Selma stopped moving and looked down at the package of cheese as if it were something valuable that had smashed into a thousand pieces.

I went over to her and picked up the cheese. I looked into her eyes from far below. Selma was even taller than most other grown-ups and was around sixty at the time: as high as a tower and as old as the hills, from my perspective. To me she seemed so tall that you could see far beyond the next village from her head, and so old that she had helped invent the world.

Even from down there, a meter from her eyes, I could see that something sinister had played out behind Selma’s eyelids the night before.

Selma cleared her throat. “Don’t tell anyone,” she said softly, “but I’m afraid I dreamed of an okapi.”

I was instantly wide awake. “Are you absolutely sure it was really an okapi?”

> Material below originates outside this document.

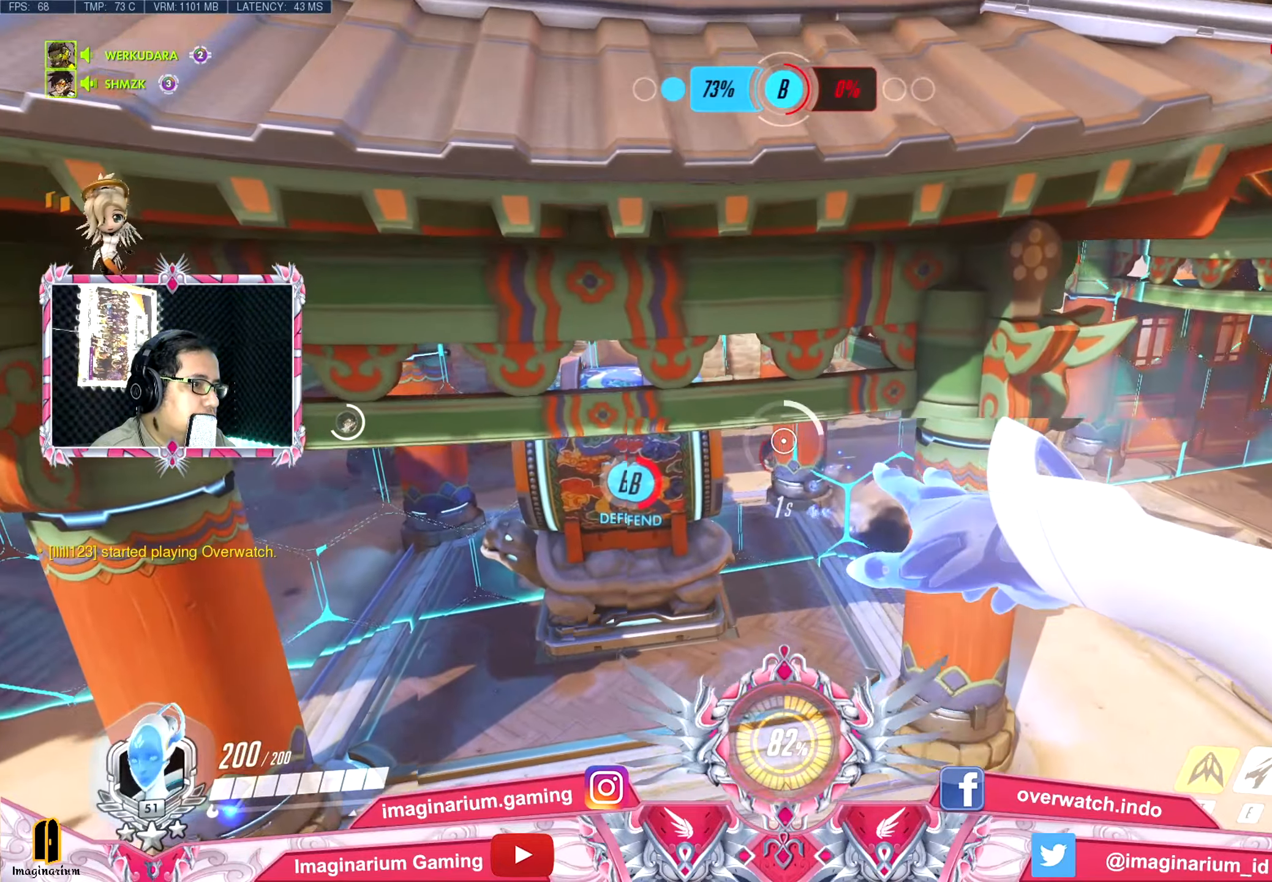
{"keys": ["d", "w"], "events": [[400, "d", "down"]]}
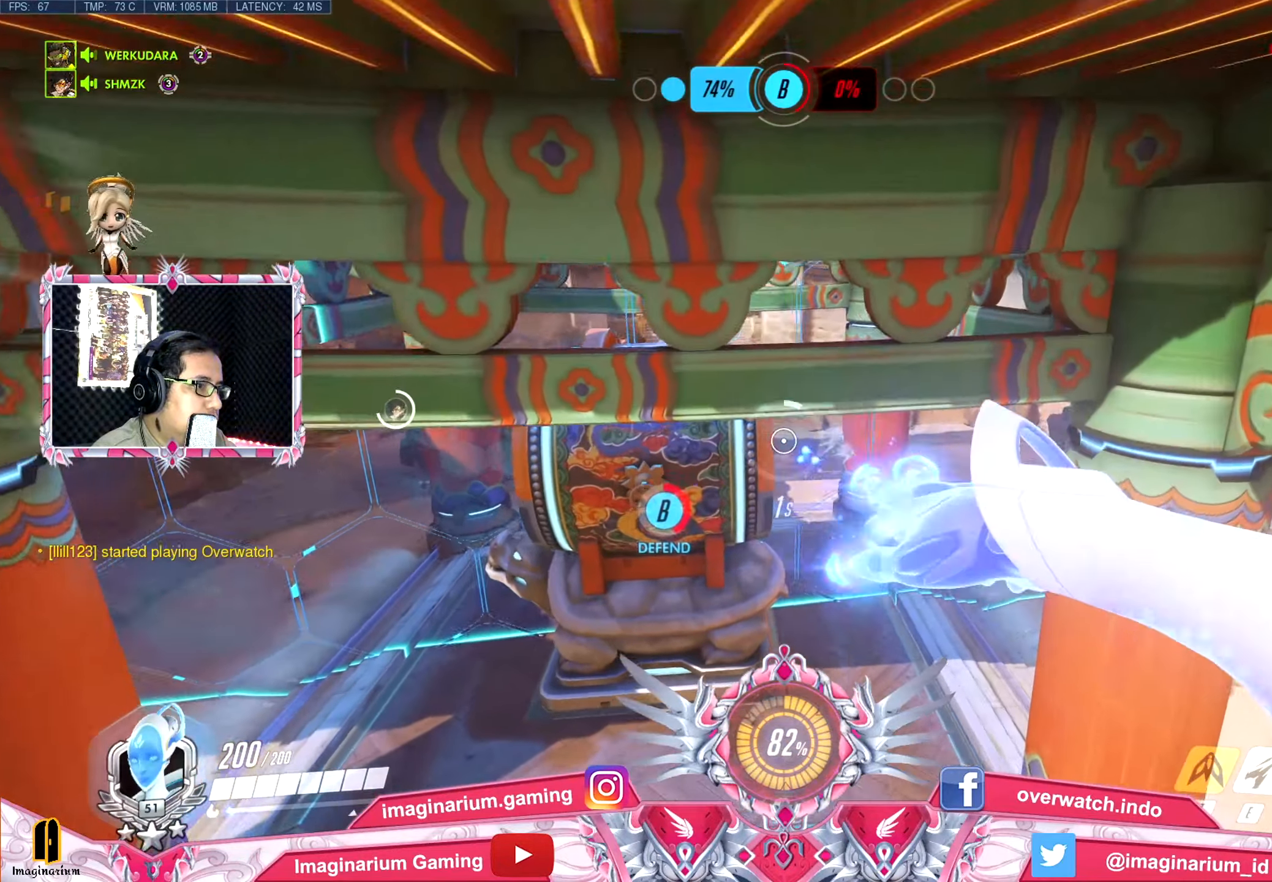
{"keys": ["w"], "events": [[84, "d", "up"], [217, "r", "down"], [317, "r", "up"]]}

“What else would it have been?” Selma asked, adding that you can hardly mistake an okapi for another animal.

“Yes, you can,” I said, and suggested that it might have been a misshapen cow, a badly assembled giraffe, a freak of nature, and besides, the stripes and reddish color are hard to see at night.

“Nonsense,” Selma said, and rubbed her forehead, “I’m afraid that’s just nonsense, Luisa.”

She placed a slice of cheese on the bread, put the other piece of bread on top, and slipped it in my lunch box.

“Do you know exactly when you had the dream?”

“Around three,” Selma said. She had woken with a start after the image of the okapi slipped away. She’d sat bolt upright in bed and had gasped at her nightgown, the same one she had been wearing just now standing in the Uhlheck in her dream, then at her alarm clock. Three o’clock.

“We probably shouldn’t take it too seriously,” Selma said, but like a TV detective who is not taking an anonymous letter too seriously.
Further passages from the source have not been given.